* _Text_:
-----
Conservative attorney Andy McCarthy, a former federal prosecutor, wrote that that phrase was a “semantic distraction.”

The high court “was clearly saying that Xinis should simply adopt [4th U.S. Circuit Court of Appeals] Judge Wilkinson’s modification of substituting ‘facilitate’ for ‘effectuate,’” he said.

Bukele won’t ‘smuggle’ him into the country

The DOJ told Xinis that President Nayib Bukele had the sole say over whether to release Abrego Garcia to the United States. The DOJ pointed out that Bukele is disinterested in releasing him based on a response he gave a reporter in the Oval Office this week when asked if he planned to “return him.”

“The question’s preposterous. How can I smuggle a terrorist into the United States? I don’t have the power to return him to the United States?” Bukele replied, adding, “We’re not very fond of releasing terrorists into our country.”

Abrego Garcia’s lawsuit claims that he is not affiliated with MS-13, and his lawyer has said he has no criminal convictions or charges on his record. A batch of court documents shared by the government on Wednesday shows that when he was briefly detained in 2019, he was arrested while in the company of at least one MS-13 gang member with a criminal history. An immigration judge in 2019 found that Abrego Garcia was affiliated with the MS-13 gang based on evidence provided by DHS, and that judge’s finding was later upheld on administrative appeal.

A DOJ attorney told the judge this week that the prospect of returning Abrego Garcia was “raised at the highest possible levels” in reference to Bukele’s remarks at the White House.

But Xinis batted down that argument, saying a “reporter asked a question” and that she needed to see action from the government.

Aaron Reichlin-Melnick, an attorney with the American Immigration Council, said on X that Bukele’s comments were “preposterous.”

“No one needs to ‘smuggle’ anyone, the US could just parole him in as they do routinely,” Reichlin-Melnick said.

Did he enter the country ‘illegally’?

One observer who works at an investigative nonprofit group pointed out that Abrego Garcia did not enter the country “illegally” because “children are never tried under that law, and Abrego was 16 when he crossed.”

Abrego Garcia’s attorney, meanwhile, said in court filings that his client entered the country “undetected.”

A longtime immigration attorney for Republicans told the Washington Examiner that word choice should not blur the manner in which he crossed the border.

“Children enter illegally all the time,” the attorney said, pointing to the Department of Homeland Security’s record from 2019 in which a deportation officer described Abrego Garcia as “entering illegally” into Texas in 2012.
-----
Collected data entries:

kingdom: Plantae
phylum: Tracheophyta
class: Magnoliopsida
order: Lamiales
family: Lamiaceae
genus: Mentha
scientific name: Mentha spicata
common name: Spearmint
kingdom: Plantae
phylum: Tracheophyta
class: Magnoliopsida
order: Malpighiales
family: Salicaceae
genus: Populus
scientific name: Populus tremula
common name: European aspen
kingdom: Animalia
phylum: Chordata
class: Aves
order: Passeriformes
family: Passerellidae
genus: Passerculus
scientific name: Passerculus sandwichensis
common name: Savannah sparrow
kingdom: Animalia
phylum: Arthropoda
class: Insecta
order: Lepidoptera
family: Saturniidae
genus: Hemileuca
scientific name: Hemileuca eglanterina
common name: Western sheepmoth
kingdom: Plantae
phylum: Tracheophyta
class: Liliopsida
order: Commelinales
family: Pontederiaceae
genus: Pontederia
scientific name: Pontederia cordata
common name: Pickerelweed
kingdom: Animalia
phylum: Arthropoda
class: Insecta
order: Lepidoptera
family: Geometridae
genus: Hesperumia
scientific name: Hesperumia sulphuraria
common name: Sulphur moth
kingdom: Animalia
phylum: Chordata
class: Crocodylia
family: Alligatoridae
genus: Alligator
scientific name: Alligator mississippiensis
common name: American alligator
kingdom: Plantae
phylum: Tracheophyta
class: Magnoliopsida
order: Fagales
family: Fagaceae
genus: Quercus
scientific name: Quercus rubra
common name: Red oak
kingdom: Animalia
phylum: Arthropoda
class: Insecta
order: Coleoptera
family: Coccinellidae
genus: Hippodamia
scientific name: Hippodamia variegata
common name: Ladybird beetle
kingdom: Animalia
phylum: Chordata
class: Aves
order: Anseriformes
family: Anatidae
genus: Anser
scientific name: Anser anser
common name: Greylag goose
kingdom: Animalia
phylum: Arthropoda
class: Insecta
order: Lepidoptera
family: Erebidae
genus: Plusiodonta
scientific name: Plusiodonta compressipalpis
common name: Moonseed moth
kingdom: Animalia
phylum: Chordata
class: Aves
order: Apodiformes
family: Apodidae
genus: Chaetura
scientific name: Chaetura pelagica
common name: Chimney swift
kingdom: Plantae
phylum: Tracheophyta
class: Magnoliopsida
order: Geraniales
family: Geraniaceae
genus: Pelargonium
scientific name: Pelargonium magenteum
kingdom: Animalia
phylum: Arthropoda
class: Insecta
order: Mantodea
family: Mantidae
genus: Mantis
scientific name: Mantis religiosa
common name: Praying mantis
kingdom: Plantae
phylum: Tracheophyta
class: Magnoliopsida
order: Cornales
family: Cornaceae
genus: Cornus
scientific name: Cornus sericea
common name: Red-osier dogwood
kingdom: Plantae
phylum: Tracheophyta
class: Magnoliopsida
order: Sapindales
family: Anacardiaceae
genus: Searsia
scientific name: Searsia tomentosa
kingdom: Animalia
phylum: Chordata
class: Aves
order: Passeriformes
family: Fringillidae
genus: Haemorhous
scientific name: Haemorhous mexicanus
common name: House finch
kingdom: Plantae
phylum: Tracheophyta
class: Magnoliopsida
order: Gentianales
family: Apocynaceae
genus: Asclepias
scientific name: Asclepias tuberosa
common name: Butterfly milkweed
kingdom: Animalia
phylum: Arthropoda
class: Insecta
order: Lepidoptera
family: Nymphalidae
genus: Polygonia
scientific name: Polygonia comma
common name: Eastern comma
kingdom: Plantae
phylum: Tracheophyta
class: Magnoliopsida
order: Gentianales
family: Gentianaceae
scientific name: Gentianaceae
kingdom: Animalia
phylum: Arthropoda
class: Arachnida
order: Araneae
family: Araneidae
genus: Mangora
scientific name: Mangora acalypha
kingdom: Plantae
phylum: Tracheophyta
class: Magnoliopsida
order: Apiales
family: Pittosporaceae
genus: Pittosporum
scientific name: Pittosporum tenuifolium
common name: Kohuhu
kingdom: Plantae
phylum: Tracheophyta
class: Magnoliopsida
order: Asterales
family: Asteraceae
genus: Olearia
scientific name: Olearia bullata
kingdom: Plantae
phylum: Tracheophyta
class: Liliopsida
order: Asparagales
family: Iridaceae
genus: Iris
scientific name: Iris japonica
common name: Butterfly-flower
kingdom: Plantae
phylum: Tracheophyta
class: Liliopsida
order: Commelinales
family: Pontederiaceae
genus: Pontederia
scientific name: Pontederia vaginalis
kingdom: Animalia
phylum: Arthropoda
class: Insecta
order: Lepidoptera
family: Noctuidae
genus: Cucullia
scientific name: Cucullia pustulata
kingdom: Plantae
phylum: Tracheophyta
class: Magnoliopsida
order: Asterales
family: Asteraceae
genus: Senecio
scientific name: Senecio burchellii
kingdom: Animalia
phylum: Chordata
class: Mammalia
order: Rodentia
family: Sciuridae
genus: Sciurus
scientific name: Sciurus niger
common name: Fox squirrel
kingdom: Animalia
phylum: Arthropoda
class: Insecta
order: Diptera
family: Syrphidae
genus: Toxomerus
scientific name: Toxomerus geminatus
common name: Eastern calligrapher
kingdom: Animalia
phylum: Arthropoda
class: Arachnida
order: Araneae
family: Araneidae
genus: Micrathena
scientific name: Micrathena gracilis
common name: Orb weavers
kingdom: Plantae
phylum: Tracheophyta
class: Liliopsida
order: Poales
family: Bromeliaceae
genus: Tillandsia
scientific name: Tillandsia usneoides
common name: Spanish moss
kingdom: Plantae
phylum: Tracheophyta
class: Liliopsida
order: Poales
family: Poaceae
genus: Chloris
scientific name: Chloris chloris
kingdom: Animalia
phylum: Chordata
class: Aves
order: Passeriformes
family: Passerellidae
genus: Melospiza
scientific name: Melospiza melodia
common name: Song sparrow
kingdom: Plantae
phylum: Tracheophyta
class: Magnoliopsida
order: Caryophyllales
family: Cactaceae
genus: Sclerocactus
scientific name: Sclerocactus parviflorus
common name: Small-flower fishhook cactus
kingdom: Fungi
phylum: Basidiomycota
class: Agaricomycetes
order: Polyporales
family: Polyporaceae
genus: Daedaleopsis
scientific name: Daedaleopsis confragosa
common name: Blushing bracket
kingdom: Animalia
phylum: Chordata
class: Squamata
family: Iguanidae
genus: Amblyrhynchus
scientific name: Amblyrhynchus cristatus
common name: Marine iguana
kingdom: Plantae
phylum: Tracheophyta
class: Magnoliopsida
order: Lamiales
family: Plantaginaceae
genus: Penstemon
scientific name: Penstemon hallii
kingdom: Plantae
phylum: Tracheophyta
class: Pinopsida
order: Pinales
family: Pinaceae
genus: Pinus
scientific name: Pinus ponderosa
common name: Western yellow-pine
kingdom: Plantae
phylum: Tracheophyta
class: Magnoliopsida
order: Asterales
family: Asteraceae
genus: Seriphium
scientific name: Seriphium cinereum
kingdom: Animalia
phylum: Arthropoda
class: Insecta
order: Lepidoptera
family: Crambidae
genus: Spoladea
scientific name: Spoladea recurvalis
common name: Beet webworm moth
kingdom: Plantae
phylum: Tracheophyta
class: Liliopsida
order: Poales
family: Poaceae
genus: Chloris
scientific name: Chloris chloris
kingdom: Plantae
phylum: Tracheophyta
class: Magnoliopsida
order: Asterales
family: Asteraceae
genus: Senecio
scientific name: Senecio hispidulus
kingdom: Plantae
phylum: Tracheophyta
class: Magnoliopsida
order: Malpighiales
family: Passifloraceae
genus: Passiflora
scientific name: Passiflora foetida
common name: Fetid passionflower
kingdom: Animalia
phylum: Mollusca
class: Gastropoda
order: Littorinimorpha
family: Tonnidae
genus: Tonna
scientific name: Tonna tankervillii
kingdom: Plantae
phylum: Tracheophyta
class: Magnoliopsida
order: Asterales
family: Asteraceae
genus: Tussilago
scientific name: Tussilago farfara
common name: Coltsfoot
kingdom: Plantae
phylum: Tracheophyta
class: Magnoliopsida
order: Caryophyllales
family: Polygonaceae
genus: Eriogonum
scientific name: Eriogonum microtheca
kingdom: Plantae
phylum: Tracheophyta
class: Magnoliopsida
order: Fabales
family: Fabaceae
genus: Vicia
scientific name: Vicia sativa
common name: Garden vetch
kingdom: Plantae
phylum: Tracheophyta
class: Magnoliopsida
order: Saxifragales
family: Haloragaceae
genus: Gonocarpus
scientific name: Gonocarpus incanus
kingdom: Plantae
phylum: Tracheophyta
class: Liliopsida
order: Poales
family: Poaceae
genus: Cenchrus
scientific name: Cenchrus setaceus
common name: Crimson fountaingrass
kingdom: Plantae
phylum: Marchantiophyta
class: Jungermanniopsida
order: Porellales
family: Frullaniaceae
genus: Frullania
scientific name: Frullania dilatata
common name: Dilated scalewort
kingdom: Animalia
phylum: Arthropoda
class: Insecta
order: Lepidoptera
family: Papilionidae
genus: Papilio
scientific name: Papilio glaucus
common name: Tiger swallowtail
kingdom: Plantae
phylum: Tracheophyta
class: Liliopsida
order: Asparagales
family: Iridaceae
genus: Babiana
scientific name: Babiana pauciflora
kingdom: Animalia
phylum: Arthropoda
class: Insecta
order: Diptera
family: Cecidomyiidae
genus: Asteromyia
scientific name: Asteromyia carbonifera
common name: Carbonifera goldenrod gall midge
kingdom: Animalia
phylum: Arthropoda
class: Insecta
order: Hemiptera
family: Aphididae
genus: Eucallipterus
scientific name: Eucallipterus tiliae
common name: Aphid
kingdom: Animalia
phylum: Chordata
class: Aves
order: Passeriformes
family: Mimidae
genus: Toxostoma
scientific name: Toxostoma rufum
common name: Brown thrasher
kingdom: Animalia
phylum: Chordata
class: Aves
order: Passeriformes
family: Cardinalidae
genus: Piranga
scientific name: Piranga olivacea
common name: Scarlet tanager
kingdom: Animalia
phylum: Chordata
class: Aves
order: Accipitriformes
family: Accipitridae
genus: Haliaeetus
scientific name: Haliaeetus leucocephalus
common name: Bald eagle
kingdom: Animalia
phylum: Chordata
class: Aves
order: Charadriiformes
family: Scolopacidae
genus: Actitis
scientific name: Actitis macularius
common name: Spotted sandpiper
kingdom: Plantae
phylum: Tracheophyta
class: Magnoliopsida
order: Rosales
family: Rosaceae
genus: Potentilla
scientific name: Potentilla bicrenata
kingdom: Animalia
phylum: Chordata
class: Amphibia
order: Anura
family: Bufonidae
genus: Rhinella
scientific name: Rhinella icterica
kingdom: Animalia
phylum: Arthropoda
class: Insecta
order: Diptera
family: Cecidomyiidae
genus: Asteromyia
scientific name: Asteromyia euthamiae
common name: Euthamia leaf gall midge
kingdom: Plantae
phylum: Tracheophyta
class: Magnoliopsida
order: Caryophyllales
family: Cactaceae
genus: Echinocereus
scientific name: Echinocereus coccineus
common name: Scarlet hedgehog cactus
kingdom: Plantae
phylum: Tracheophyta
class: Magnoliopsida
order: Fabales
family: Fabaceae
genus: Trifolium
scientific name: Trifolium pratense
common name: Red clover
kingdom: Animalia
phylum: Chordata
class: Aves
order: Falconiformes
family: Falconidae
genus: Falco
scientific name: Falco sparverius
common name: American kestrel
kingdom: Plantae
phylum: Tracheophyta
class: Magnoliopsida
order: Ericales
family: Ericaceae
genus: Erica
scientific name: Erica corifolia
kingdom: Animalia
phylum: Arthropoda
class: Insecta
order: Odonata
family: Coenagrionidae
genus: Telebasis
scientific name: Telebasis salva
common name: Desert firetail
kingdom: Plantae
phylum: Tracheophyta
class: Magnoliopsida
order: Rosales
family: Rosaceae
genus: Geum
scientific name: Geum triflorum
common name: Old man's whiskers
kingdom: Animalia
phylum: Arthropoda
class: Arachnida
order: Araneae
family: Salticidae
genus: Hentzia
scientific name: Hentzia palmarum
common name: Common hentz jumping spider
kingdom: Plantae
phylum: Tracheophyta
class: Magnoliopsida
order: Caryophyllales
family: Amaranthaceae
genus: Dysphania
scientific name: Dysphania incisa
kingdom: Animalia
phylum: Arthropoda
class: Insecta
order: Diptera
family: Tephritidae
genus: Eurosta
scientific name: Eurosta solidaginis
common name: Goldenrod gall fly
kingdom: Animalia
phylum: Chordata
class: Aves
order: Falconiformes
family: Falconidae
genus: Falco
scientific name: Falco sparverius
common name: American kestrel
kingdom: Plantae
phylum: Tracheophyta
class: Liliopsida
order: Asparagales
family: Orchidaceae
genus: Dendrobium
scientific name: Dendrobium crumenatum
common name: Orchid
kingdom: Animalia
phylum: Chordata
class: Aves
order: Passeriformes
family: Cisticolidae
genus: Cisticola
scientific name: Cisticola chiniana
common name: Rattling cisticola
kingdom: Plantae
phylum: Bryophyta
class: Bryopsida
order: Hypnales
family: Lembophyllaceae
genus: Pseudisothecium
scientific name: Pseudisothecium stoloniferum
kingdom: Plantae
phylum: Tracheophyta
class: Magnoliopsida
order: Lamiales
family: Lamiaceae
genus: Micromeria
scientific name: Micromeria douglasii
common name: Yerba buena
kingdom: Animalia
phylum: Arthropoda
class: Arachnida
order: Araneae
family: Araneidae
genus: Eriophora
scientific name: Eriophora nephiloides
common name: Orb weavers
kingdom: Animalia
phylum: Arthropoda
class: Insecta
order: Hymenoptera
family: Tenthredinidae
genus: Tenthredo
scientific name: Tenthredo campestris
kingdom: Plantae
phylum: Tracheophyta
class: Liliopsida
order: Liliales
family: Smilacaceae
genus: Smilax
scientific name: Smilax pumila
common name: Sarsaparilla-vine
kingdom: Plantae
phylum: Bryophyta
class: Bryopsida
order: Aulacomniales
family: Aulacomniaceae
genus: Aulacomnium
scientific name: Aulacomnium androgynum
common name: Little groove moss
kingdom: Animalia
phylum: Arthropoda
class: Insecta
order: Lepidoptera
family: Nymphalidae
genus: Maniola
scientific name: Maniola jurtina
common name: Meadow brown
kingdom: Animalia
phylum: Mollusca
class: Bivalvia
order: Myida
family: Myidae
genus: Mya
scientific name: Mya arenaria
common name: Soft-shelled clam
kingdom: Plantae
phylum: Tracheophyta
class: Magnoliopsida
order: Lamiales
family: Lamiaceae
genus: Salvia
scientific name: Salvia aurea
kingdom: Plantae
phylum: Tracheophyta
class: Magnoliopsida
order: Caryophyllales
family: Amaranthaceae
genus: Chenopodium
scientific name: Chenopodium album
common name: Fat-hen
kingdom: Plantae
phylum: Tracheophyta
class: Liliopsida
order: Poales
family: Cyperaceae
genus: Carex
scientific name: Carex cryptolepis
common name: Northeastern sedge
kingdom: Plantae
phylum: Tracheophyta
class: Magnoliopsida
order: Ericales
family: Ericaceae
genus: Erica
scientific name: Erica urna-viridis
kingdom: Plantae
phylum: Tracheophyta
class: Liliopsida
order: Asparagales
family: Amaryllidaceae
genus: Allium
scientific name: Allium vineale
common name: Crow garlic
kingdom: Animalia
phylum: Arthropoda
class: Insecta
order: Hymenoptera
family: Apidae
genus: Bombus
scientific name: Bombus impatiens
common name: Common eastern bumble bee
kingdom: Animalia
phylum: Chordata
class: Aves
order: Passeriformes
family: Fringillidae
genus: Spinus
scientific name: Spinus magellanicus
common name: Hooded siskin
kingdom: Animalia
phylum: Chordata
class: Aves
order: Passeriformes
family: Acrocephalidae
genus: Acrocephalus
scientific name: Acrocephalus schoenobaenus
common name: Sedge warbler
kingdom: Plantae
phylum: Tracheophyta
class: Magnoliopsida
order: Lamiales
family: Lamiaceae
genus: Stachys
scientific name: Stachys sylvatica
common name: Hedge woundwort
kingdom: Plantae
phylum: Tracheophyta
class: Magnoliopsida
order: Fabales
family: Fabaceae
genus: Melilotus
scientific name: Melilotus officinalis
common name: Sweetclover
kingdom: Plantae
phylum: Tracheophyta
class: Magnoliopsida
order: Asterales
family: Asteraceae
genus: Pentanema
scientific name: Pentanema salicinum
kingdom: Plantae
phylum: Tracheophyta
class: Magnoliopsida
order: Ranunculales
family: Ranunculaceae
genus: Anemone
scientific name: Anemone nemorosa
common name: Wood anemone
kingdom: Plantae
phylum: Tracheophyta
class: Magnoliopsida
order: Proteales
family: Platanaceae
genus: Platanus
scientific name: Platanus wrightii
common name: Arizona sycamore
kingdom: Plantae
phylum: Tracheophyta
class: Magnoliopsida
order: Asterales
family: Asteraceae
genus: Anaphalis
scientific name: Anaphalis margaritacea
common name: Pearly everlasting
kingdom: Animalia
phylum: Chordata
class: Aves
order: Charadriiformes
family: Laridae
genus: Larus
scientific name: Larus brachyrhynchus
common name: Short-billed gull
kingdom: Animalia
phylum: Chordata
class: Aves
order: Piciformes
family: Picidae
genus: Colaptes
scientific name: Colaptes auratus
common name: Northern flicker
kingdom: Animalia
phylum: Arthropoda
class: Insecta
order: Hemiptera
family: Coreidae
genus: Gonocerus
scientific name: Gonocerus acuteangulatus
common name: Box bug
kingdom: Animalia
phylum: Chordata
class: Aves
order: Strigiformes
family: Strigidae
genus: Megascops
-----
* _Activity 1_: According to the article on Abrego Garcia, how old was he when he crossed the border?
* _Activity 2_: Say whether each statement agrees with the article on Abrego Garcia, giving yes or no and quoting the deciding words: (a) Bukele said he was not very fond of releasing terrorists into his country. (b) An immigration judge in 2019 found that Abrego Garcia was not affiliated with MS-13. (c) Abrego Garcia's attorney said in court filings that his client entered the country undetected.
* _Activity 3_: Please sum up the article on Abrego Garcia in two sentences.
The material above stands apart from the article on Abrego Garcia.

* _Problem solution 1_: He was 16.

* _Problem solution 2_:
(a) Yes: “We’re not very fond of releasing terrorists into our country.”
(b) No: “An immigration judge in 2019 found that Abrego Garcia was affiliated with the MS-13 gang based on evidence provided by DHS”
(c) Yes: “Abrego Garcia’s attorney, meanwhile, said in court filings that his client entered the country “undetected.””

* _Problem solution 3_: The DOJ told Xinis that only President Nayib Bukele could decide whether to release Abrego Garcia, citing Bukele's Oval Office remark that he could not "smuggle a terrorist" into the United States, but Xinis said she needed to see action from the government. Abrego Garcia's lawsuit denies any MS-13 affiliation, while an immigration judge in 2019 found that he was affiliated with the gang, and commentators disagree over whether his crossing at age 16 counts as entering "illegally."